TASK DESCRIPTION — Repeat, line for line, only the span that opens at the "focal_mm: 24" line and closes at the final line below. Skip the pictures.

Lens and sensor parameters:

.....

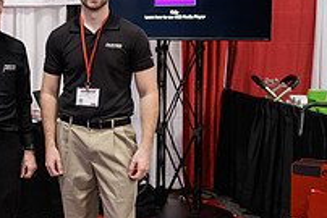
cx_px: -55
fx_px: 627
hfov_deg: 26.3
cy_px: 69
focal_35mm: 69
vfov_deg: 19.7
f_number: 3.2
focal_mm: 24
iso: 1000
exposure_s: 1/125
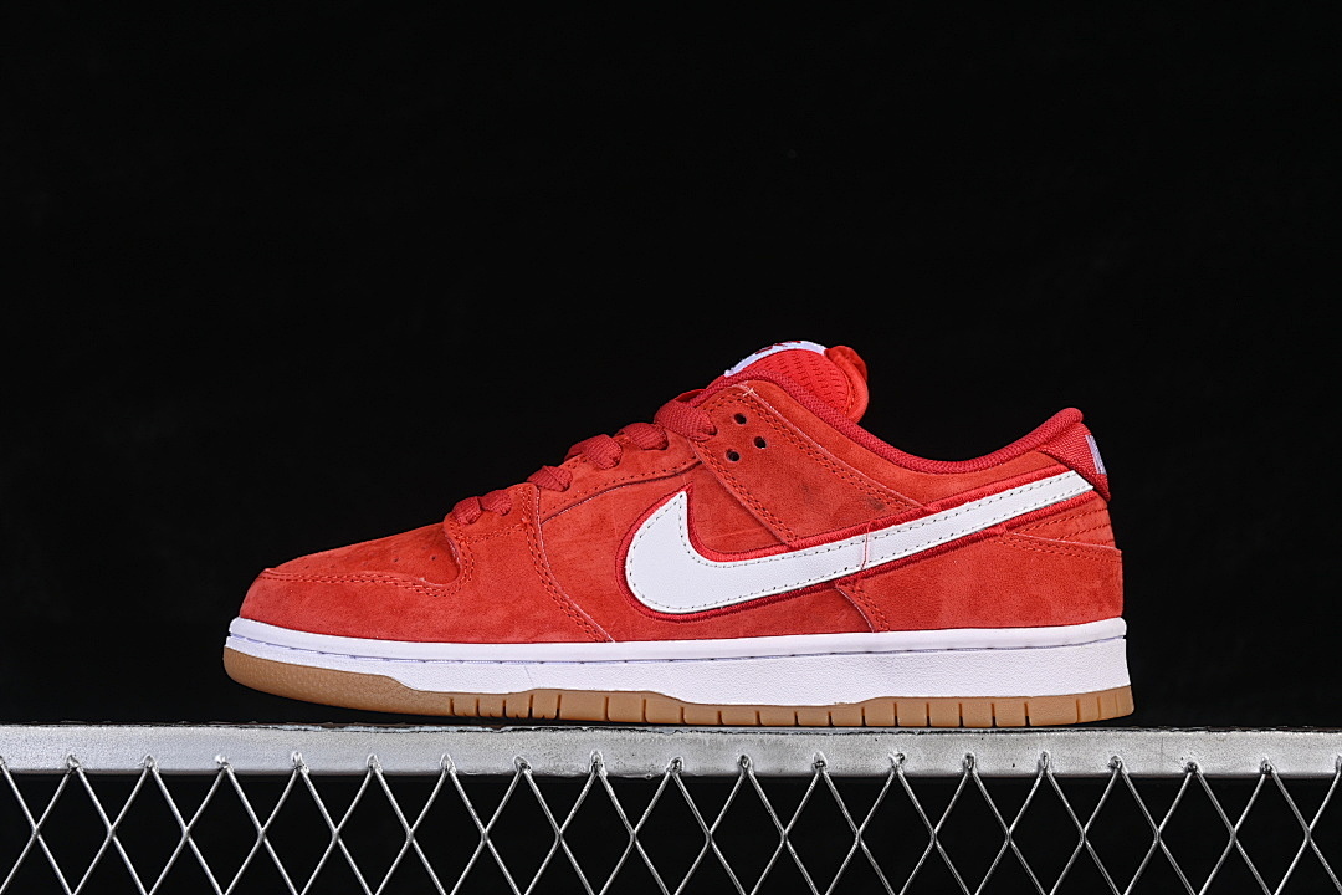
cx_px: 671
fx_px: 2796
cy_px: 448
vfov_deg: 18.2
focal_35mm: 75
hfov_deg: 27.0
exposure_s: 1/80
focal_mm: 50
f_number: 8
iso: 160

.....

EXERCISE RESULT —
focal_mm: 24
iso: 1000
exposure_s: 1/125
cx_px: 671
fx_px: 2796
cy_px: 448
vfov_deg: 18.2
focal_35mm: 75
hfov_deg: 27.0
exposure_s: 1/80
focal_mm: 50
f_number: 8
iso: 160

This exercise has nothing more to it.